Extract the entries in their exact form.

*** Entries supplied ***

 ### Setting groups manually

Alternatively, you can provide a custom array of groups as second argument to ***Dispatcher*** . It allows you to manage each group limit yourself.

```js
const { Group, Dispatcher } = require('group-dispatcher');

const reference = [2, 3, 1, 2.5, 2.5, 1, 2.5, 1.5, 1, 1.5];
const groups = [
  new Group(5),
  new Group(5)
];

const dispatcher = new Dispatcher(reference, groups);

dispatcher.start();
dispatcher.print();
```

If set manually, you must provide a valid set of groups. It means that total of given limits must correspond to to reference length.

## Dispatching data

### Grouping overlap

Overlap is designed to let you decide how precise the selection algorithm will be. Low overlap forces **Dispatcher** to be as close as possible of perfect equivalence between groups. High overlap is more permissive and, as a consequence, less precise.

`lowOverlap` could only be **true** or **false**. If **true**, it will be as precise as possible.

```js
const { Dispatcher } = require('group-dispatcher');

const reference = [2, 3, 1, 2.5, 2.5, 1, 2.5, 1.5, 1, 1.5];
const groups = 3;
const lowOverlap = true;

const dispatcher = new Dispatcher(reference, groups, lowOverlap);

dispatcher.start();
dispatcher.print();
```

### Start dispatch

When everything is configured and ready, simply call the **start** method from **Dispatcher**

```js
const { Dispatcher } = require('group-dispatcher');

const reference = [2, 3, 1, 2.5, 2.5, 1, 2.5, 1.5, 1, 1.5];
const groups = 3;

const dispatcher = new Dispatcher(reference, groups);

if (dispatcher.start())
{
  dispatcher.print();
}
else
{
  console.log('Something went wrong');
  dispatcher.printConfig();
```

*** End of Entries supplied ***

Solution below:
 ### Setting groups manually

Alternatively, you can provide a custom array of groups as second argument to ***Dispatcher*** . It allows you to manage each group limit yourself.

```js
const { Group, Dispatcher } = require('group-dispatcher');

const reference = [2, 3, 1, 2.5, 2.5, 1, 2.5, 1.5, 1, 1.5];
const groups = [
  new Group(5),
  new Group(5)
];

const dispatcher = new Dispatcher(reference, groups);

dispatcher.start();
dispatcher.print();
```

If set manually, you must provide a valid set of groups. It means that total of given limits must correspond to to reference length.

## Dispatching data

### Grouping overlap

Overlap is designed to let you decide how precise the selection algorithm will be. Low overlap forces **Dispatcher** to be as close as possible of perfect equivalence between groups. High overlap is more permissive and, as a consequence, less precise.

`lowOverlap` could only be **true** or **false**. If **true**, it will be as precise as possible.

```js
const { Dispatcher } = require('group-dispatcher');

const reference = [2, 3, 1, 2.5, 2.5, 1, 2.5, 1.5, 1, 1.5];
const groups = 3;
const lowOverlap = true;

const dispatcher = new Dispatcher(reference, groups, lowOverlap);

dispatcher.start();
dispatcher.print();
```

### Start dispatch

When everything is configured and ready, simply call the **start** method from **Dispatcher**

```js
const { Dispatcher } = require('group-dispatcher');

const reference = [2, 3, 1, 2.5, 2.5, 1, 2.5, 1.5, 1, 1.5];
const groups = 3;

const dispatcher = new Dispatcher(reference, groups);

if (dispatcher.start())
{
  dispatcher.print();
}
else
{
  console.log('Something went wrong');
  dispatcher.printConfig();
```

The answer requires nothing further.